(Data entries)
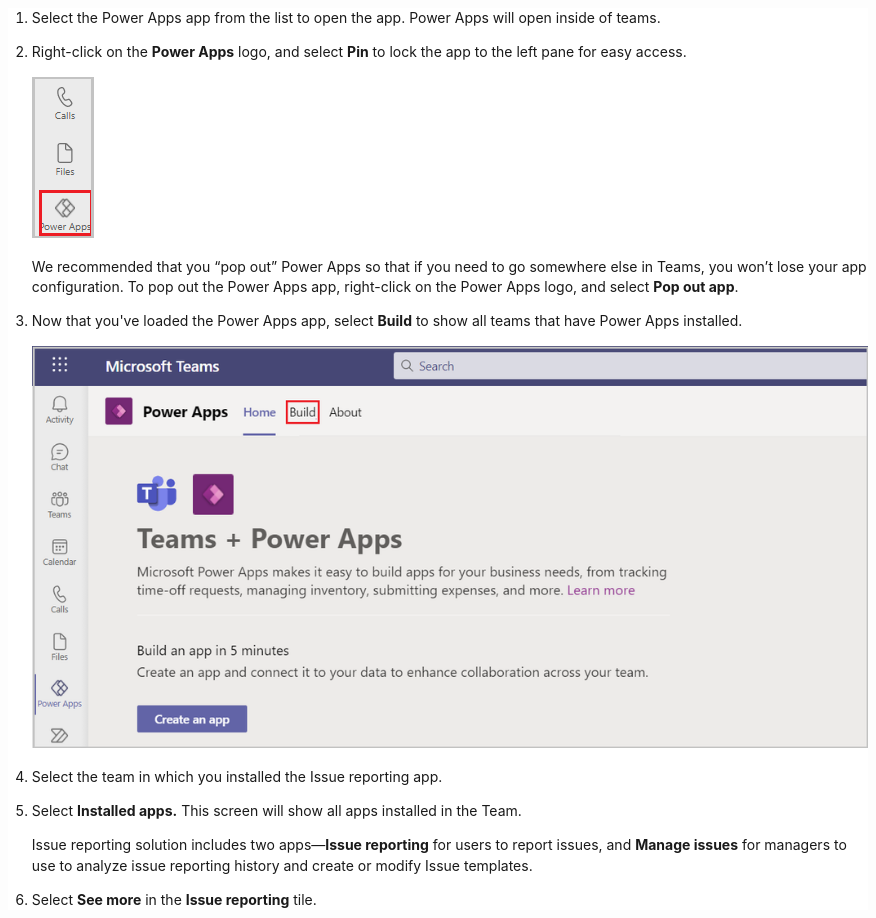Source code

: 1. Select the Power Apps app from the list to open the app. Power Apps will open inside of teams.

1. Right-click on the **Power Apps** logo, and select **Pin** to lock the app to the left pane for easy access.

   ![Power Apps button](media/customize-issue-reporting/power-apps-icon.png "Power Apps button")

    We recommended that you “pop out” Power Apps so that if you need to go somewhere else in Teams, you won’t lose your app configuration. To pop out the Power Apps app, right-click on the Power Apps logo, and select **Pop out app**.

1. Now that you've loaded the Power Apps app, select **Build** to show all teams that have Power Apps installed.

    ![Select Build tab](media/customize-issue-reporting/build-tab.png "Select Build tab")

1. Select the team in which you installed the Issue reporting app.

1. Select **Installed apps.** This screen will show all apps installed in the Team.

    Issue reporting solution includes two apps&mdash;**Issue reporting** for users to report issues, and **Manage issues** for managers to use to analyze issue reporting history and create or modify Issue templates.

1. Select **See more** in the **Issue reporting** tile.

==

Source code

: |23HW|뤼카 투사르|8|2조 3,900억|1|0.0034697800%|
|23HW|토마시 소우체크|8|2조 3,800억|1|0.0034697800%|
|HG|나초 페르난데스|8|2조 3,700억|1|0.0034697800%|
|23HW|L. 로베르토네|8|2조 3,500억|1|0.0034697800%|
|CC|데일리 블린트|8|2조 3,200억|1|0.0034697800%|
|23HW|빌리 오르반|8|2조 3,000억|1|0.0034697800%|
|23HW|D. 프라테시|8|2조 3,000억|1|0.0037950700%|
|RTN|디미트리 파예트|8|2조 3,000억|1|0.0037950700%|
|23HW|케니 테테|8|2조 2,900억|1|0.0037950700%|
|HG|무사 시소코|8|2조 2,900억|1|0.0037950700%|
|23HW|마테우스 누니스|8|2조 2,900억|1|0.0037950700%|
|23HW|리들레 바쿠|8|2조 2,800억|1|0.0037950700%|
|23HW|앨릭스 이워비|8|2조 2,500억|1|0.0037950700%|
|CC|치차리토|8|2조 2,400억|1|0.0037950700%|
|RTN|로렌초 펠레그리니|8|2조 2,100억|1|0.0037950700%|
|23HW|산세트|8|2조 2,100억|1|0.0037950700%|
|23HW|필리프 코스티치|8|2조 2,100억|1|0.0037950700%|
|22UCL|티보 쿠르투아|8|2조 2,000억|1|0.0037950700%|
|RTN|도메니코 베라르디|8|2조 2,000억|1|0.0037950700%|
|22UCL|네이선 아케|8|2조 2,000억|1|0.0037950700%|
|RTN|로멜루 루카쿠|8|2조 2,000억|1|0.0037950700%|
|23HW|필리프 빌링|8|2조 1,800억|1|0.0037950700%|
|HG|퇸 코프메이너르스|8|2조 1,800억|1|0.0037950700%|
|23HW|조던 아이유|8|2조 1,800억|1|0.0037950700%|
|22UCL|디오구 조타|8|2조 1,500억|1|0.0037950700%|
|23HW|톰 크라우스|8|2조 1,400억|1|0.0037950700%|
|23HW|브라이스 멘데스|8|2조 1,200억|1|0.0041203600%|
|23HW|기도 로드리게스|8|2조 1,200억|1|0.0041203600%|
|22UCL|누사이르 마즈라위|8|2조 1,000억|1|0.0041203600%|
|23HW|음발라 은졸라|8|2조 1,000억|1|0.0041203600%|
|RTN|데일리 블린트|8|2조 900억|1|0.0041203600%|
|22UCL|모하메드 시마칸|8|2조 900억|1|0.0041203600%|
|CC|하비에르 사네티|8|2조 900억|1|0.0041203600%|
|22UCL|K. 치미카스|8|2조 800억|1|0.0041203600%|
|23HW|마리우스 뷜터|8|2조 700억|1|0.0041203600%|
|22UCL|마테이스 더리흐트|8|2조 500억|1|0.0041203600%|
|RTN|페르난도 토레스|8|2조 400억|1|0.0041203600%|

...

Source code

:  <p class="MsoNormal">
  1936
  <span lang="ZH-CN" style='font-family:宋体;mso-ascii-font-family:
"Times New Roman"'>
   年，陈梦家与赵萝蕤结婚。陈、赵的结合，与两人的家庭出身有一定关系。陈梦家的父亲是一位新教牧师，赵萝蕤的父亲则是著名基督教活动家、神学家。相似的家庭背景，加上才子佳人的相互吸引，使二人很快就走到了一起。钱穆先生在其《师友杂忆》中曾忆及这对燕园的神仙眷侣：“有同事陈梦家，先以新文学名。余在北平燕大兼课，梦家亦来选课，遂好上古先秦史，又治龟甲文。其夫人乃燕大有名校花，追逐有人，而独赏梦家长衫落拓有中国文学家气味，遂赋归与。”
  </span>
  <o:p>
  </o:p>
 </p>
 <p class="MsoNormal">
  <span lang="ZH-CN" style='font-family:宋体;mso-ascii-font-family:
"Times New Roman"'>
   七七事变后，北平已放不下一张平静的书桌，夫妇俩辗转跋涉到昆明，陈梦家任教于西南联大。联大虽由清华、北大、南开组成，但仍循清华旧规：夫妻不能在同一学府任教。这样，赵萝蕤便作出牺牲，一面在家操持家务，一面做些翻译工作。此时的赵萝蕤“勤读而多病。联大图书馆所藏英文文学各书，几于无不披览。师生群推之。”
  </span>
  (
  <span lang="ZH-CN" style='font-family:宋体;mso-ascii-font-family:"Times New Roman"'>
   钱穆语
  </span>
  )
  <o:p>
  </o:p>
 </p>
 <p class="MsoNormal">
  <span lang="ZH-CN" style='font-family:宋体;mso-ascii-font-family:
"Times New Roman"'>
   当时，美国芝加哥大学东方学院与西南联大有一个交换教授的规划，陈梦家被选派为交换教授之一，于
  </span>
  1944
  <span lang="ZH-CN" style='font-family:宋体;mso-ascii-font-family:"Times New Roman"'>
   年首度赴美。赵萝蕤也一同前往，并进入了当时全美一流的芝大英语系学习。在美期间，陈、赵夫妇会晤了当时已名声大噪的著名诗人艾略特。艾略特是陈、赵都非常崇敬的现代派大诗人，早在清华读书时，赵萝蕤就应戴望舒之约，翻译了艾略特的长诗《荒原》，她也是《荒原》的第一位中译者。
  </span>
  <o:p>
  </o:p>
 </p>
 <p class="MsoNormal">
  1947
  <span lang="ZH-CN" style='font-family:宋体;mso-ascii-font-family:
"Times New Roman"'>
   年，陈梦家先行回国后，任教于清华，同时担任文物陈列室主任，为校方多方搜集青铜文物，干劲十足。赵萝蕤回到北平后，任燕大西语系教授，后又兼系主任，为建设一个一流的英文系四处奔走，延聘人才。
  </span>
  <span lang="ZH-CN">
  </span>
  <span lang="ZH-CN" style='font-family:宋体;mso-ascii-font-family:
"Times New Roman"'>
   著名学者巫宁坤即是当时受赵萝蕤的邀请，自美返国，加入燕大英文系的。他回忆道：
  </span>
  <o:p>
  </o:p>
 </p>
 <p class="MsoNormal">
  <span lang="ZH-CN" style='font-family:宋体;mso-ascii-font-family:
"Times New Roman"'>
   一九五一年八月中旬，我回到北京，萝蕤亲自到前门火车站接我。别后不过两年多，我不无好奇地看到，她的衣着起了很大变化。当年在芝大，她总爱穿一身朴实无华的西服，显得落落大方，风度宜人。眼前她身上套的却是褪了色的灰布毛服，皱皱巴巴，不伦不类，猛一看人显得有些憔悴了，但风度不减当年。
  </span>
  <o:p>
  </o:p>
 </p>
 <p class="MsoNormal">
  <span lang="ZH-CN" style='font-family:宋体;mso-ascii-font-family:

* **WORK INSTRUCTIONS**: List, from the entries above, every line in which the word "logo" shows up.

* **FINISHED EXERCISE**:
1. Right-click on the **Power Apps** logo, and select **Pin** to lock the app to the left pane for easy access.
    We recommended that you “pop out” Power Apps so that if you need to go somewhere else in Teams, you won’t lose your app configuration. To pop out the Power Apps app, right-click on the Power Apps logo, and select **Pop out app**.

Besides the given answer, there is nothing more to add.